Mr McClymont told attendees at the FTAdviser Income for All roadshow in Exeter there were several reasons for this, but demographic changes and the rising intergenerational inequality were the biggest problems, which would continue to plague pension policy.

The former shadow pensions minister said: "State pension spending is going to rise. It is already taking up 42 per cent of the spend on benefits in the UK and by 2065 will be a significant percentage of the national GDP."

He said if the cost to the Treasury keeps rising, and longevity increases, the government will have no option but to manage costs by bringing state pension age increases into play earlier than expected.

Currently, by 2020 the SPA for men and women is 66 and 68 by 2046.

He also warned of the old age dependency ratio, which 30 years ago was roughly 300 for every 1000 of the working population. This is set to rise to 500, although higher SPAs could compensate.

Moreover, Mr McClymont added, rising life expectancy, lower fertility rates since the 1960s, a potential curb post-Brexit on economic migration and more older workers staying in employment are all putting pressure on the Treasury.

With an estimated £33bn cost of pensions tax relief to the Treasury, he warned that the government may well return to the thorny issue of pemsions tax relief.

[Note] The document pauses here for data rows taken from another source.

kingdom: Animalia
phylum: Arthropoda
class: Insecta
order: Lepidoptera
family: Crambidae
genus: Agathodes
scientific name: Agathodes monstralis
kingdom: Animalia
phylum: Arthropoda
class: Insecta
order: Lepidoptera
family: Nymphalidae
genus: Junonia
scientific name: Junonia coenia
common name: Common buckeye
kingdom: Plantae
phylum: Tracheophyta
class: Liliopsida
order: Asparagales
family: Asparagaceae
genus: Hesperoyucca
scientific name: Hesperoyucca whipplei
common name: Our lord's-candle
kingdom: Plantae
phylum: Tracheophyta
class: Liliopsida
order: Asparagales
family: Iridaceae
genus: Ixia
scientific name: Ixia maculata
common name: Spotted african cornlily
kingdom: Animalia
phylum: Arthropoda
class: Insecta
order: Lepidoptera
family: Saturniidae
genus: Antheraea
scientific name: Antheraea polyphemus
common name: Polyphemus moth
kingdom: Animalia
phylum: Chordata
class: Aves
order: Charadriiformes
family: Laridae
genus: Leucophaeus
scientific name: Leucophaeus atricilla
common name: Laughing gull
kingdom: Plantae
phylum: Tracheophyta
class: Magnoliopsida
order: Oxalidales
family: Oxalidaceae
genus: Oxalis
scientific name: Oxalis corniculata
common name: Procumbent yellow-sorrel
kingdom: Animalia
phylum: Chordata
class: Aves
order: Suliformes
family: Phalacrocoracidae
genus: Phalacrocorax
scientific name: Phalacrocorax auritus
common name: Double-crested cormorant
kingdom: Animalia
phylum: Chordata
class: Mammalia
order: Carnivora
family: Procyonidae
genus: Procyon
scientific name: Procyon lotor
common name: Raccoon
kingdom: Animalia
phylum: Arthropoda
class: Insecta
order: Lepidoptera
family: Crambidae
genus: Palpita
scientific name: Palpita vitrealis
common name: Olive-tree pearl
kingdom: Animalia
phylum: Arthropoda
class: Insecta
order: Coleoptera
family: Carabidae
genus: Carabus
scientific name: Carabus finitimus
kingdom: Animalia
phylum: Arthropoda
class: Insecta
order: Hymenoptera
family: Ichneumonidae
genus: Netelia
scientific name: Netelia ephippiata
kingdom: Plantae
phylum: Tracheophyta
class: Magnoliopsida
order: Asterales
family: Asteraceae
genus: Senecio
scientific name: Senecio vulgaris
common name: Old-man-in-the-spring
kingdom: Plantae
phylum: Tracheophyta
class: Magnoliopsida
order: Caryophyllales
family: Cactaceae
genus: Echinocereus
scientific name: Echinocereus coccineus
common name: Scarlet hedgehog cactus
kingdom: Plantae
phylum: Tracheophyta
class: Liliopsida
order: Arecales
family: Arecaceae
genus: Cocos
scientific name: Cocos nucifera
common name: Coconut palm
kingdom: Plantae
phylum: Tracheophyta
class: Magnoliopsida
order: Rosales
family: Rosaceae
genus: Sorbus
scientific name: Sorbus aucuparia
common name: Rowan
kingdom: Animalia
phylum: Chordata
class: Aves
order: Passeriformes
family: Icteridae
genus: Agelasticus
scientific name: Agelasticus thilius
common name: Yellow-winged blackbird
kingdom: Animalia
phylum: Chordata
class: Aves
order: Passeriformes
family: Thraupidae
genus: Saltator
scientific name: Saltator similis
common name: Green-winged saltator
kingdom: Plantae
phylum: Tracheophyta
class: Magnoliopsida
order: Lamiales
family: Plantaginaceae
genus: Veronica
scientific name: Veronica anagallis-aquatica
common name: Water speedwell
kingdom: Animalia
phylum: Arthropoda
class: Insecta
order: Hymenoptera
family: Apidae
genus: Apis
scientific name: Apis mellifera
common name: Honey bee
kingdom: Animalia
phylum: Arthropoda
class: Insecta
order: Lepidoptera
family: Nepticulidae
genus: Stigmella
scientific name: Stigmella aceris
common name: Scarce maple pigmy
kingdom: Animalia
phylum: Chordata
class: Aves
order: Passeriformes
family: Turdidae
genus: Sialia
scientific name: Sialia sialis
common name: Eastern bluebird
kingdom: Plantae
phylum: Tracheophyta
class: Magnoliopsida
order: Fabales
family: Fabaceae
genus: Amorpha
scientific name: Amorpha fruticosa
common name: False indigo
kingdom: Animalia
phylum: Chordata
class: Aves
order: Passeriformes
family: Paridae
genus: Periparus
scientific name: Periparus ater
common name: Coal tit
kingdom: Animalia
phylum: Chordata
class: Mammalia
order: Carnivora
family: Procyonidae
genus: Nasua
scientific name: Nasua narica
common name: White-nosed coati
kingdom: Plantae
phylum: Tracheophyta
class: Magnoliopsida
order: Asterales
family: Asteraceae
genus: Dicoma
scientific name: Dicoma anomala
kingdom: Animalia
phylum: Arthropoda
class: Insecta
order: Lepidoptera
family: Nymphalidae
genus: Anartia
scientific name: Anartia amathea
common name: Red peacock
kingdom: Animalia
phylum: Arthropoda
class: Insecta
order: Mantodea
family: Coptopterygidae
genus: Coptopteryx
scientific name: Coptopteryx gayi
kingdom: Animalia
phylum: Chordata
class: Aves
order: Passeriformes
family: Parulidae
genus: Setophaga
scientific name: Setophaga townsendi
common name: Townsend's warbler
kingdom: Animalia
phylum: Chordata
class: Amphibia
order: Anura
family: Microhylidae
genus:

"More than that" he warned, "the debate on the disparity of inter-generational economics is coming to the fore. Some figures are calling for a 33 per cent flat rate but this is not going to save the government money, especially with more lower-paid people joining workplace pensions as a result of auto-enrolment.

"In fact, the government would lose money with a 33 per cent flat rate. I think what is more likely if the government does go down this route, we will see a lower flat rate of pension tax, perhaps between 20 per cent and 25 per cent."

Yet while the government may take from the tax incentives, the younger generation may see increasing financial hardship. He showed figures from ONS that revealed while average net UK wealth is nearly £3 trillion, the 65 to 74 year olds have the lion's share, thanks to generous defined benefit schemes and accumulated property wealth.

He added: "To the older go the spoils".